- WHAT IS NEEDED
Repeat the records given below in full, with no changes.
********************
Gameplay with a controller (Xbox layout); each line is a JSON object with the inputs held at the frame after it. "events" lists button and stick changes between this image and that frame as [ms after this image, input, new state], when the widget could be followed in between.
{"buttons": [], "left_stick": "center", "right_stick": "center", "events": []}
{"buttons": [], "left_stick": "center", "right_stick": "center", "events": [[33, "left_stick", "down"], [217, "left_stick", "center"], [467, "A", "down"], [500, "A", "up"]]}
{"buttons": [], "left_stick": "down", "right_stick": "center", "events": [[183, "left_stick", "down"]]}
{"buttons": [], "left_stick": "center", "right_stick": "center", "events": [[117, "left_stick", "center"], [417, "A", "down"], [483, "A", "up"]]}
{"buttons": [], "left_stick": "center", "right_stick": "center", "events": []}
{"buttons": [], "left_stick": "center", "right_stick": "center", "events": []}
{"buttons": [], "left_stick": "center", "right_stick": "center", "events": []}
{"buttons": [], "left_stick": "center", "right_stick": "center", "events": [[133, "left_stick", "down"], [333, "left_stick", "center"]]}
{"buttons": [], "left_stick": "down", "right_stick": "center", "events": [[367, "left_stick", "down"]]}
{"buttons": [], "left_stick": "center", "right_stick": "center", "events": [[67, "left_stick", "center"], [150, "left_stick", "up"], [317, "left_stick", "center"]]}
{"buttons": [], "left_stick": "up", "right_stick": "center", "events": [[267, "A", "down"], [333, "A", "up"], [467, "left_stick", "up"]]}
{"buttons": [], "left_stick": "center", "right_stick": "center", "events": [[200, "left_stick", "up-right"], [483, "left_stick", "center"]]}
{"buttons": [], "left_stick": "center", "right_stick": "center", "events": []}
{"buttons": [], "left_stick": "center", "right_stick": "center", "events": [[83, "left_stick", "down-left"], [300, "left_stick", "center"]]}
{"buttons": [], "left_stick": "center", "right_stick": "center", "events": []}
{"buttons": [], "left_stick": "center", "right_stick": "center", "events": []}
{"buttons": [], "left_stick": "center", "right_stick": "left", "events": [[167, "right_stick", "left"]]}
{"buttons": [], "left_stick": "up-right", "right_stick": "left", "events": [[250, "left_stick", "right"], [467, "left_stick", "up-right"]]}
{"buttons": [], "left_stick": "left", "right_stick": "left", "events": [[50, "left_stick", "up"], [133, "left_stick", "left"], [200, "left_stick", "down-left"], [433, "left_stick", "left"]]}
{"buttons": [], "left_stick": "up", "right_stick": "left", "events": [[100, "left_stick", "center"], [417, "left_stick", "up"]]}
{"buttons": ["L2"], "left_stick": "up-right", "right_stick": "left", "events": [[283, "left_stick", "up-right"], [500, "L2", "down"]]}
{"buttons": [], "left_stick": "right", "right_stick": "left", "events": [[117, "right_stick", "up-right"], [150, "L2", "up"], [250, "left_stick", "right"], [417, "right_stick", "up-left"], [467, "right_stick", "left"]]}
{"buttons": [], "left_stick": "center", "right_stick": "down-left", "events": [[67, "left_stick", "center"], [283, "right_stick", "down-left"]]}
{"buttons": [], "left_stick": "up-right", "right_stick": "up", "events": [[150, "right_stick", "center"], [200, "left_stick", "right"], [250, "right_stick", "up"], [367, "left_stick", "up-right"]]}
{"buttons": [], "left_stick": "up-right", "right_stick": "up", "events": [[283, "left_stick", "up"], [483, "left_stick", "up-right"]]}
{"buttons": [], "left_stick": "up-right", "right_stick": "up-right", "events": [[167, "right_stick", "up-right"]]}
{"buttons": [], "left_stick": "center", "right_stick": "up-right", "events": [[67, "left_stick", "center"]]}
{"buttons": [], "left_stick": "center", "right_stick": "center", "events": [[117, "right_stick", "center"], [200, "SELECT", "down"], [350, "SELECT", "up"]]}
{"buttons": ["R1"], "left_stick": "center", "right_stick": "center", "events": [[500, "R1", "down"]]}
********************
- SOLUTION FOR THIS PROBLEM
Gameplay with a controller (Xbox layout); each line is a JSON object with the inputs held at the frame after it. "events" lists button and stick changes between this image and that frame as [ms after this image, input, new state], when the widget could be followed in between.
{"buttons": [], "left_stick": "center", "right_stick": "center", "events": []}
{"buttons": [], "left_stick": "center", "right_stick": "center", "events": [[33, "left_stick", "down"], [217, "left_stick", "center"], [467, "A", "down"], [500, "A", "up"]]}
{"buttons": [], "left_stick": "down", "right_stick": "center", "events": [[183, "left_stick", "down"]]}
{"buttons": [], "left_stick": "center", "right_stick": "center", "events": [[117, "left_stick", "center"], [417, "A", "down"], [483, "A", "up"]]}
{"buttons": [], "left_stick": "center", "right_stick": "center", "events": []}
{"buttons": [], "left_stick": "center", "right_stick": "center", "events": []}
{"buttons": [], "left_stick": "center", "right_stick": "center", "events": []}
{"buttons": [], "left_stick": "center", "right_stick": "center", "events": [[133, "left_stick", "down"], [333, "left_stick", "center"]]}
{"buttons": [], "left_stick": "down", "right_stick": "center", "events": [[367, "left_stick", "down"]]}
{"buttons": [], "left_stick": "center", "right_stick": "center", "events": [[67, "left_stick", "center"], [150, "left_stick", "up"], [317, "left_stick", "center"]]}
{"buttons": [], "left_stick": "up", "right_stick": "center", "events": [[267, "A", "down"], [333, "A", "up"], [467, "left_stick", "up"]]}
{"buttons": [], "left_stick": "center", "right_stick": "center", "events": [[200, "left_stick", "up-right"], [483, "left_stick", "center"]]}
{"buttons": [], "left_stick": "center", "right_stick": "center", "events": []}
{"buttons": [], "left_stick": "center", "right_stick": "center", "events": [[83, "left_stick", "down-left"], [300, "left_stick", "center"]]}
{"buttons": [], "left_stick": "center", "right_stick": "center", "events": []}
{"buttons": [], "left_stick": "center", "right_stick": "center", "events": []}
{"buttons": [], "left_stick": "center", "right_stick": "left", "events": [[167, "right_stick", "left"]]}
{"buttons": [], "left_stick": "up-right", "right_stick": "left", "events": [[250, "left_stick", "right"], [467, "left_stick", "up-right"]]}
{"buttons": [], "left_stick": "left", "right_stick": "left", "events": [[50, "left_stick", "up"], [133, "left_stick", "left"], [200, "left_stick", "down-left"], [433, "left_stick", "left"]]}
{"buttons": [], "left_stick": "up", "right_stick": "left", "events": [[100, "left_stick", "center"], [417, "left_stick", "up"]]}
{"buttons": ["L2"], "left_stick": "up-right", "right_stick": "left", "events": [[283, "left_stick", "up-right"], [500, "L2", "down"]]}
{"buttons": [], "left_stick": "right", "right_stick": "left", "events": [[117, "right_stick", "up-right"], [150, "L2", "up"], [250, "left_stick", "right"], [417, "right_stick", "up-left"], [467, "right_stick", "left"]]}
{"buttons": [], "left_stick": "center", "right_stick": "down-left", "events": [[67, "left_stick", "center"], [283, "right_stick", "down-left"]]}
{"buttons": [], "left_stick": "up-right", "right_stick": "up", "events": [[150, "right_stick", "center"], [200, "left_stick", "right"], [250, "right_stick", "up"], [367, "left_stick", "up-right"]]}
{"buttons": [], "left_stick": "up-right", "right_stick": "up", "events": [[283, "left_stick", "up"], [483, "left_stick", "up-right"]]}
{"buttons": [], "left_stick": "up-right", "right_stick": "up-right", "events": [[167, "right_stick", "up-right"]]}
{"buttons": [], "left_stick": "center", "right_stick": "up-right", "events": [[67, "left_stick", "center"]]}
{"buttons": [], "left_stick": "center", "right_stick": "center", "events": [[117, "right_stick", "center"], [200, "SELECT", "down"], [350, "SELECT", "up"]]}
{"buttons": ["R1"], "left_stick": "center", "right_stick": "center", "events": [[500, "R1", "down"]]}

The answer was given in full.